There are a total of 40 rooms, half of which, while defined as standard, are furnished with sculptures, paintings, ceramics, and other contemporary artworks.
Then there are the 20 “art” rooms, all different from one another, created by renowned Italian and foreign artists: Danielle Mitterand, Raoul Ruiz, Mauro Staccioli, Hidetoshi Nagasawa, Piero Dorazio, Graziano Marini, Agnese Purgatorio, Ute Pyka, Maurizio Mochetti and Adele Cambria, Cristina Bertelli, Mario Ceroli, Sislej Xhafa, Renato Curcio, Fabrizio Plessi, Paolo Icaro, Maria Lai, Luigi Mainolfi, Michele Canzoneri, Annalisa Furnari, Vincenzo Consolo, Dario Bellezza, Umberto Leone, and Antonio Presti himself.

Each room has a suggestive name that evokes the theme addressed: The Mouth of Truth, The Room of the Denied Sea, Trinacria, Dreams among Signs, I Embark on a Paper Boat, The Tower of Sigismondo, The Nest, The Room of Earth and Fire, Shadow Line, The Room of the Necessary Rite, Mystery for the Moon, Hammam, The Room Without No, Energy, The Room of the Water Bearers, The Room of the Prophet, The Room of Painting.
In the making of the rooms, there was no intervention from the commissioner, and all artists transferred their emotions into the work using styles that range from Japanese minimalism to archaic Arab-Mediterranean forms. Some were inspired by Calderon de la Barca’s play La vida es sueño, others questioned the evolution of writing, some paid homage to Sicily, and others preferred to remember the poet and director Pier Paolo Pasolini. Therefore, to live in symbiosis with artistic creation, each guest is given the opportunity to choose where to stay based on their mood at the moment and, of course, within availability.
Speaking of his room Mystery for the Moon, Hidetoshi Nagasawa said “I imagine the hypothetical visitor who enters the Atelier, goes to reception, goes up to his room with the key, and locks himself inside. From that moment, that space becomes ‘his’ space, a living museum to be enjoyed.
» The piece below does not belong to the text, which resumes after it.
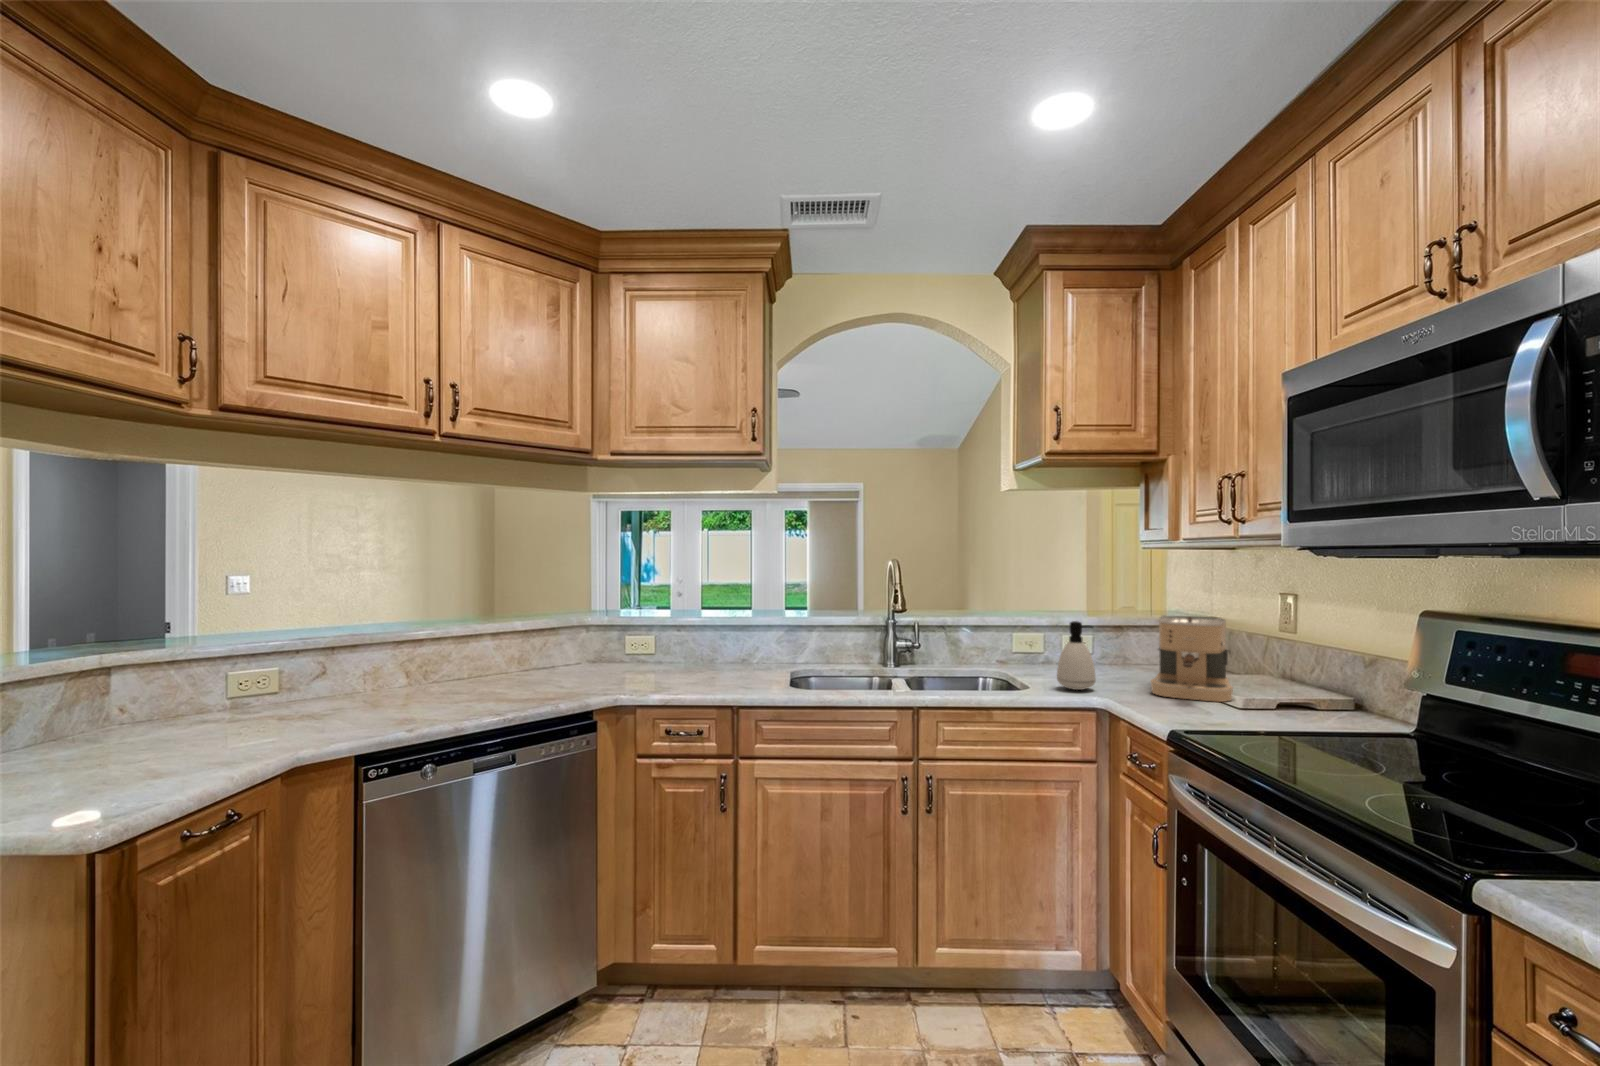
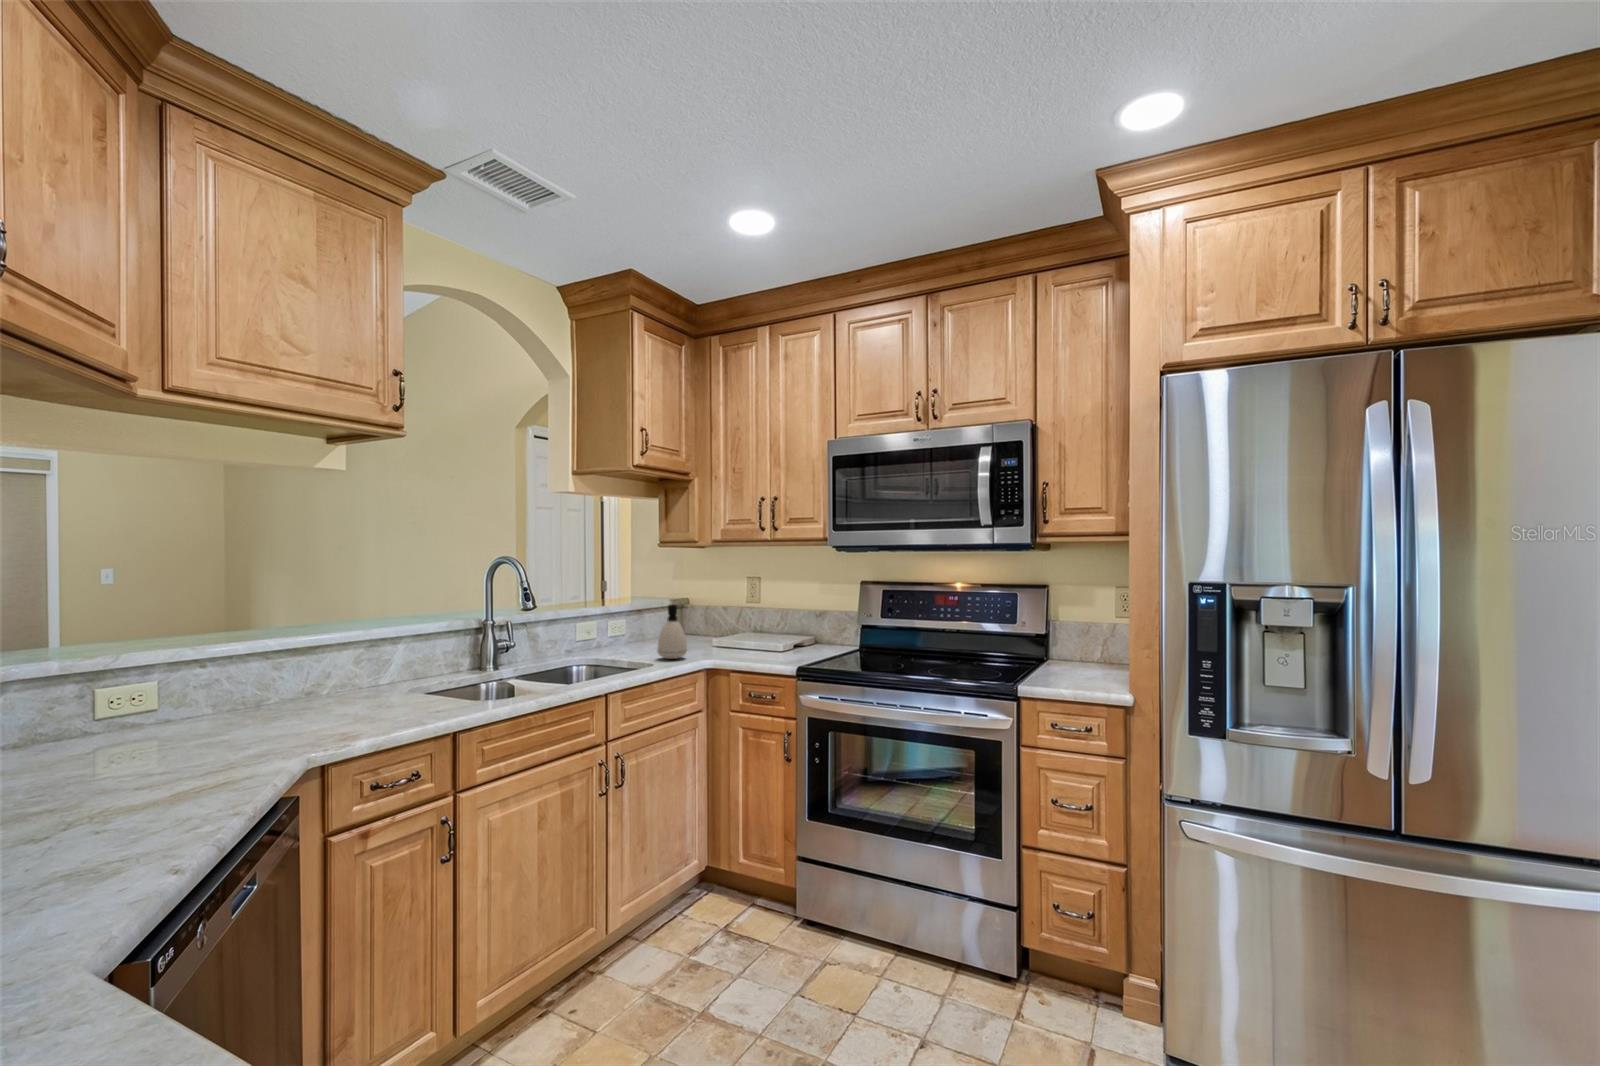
coffee maker: present [1151,615,1233,702] -> none [705,594,762,652]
Not a hotel with artworks on display, but a place where people can live in the museum, a human-scale museum, with all the works on a human scale. For an hour, two days, a week, anyone can live within the work: in my opinion, this is a unique situation“.
Art for Art’s sake, therefore, is the guiding principle that Antonio Presti has followed for several years to try, at least on his small scale, to contain the unstoppable spread of the “art-business” pairing, but also so that “devotion to beauty” spreads with simplicity among common people.
Does it work? In Castel di Tusa, it certainly seems so.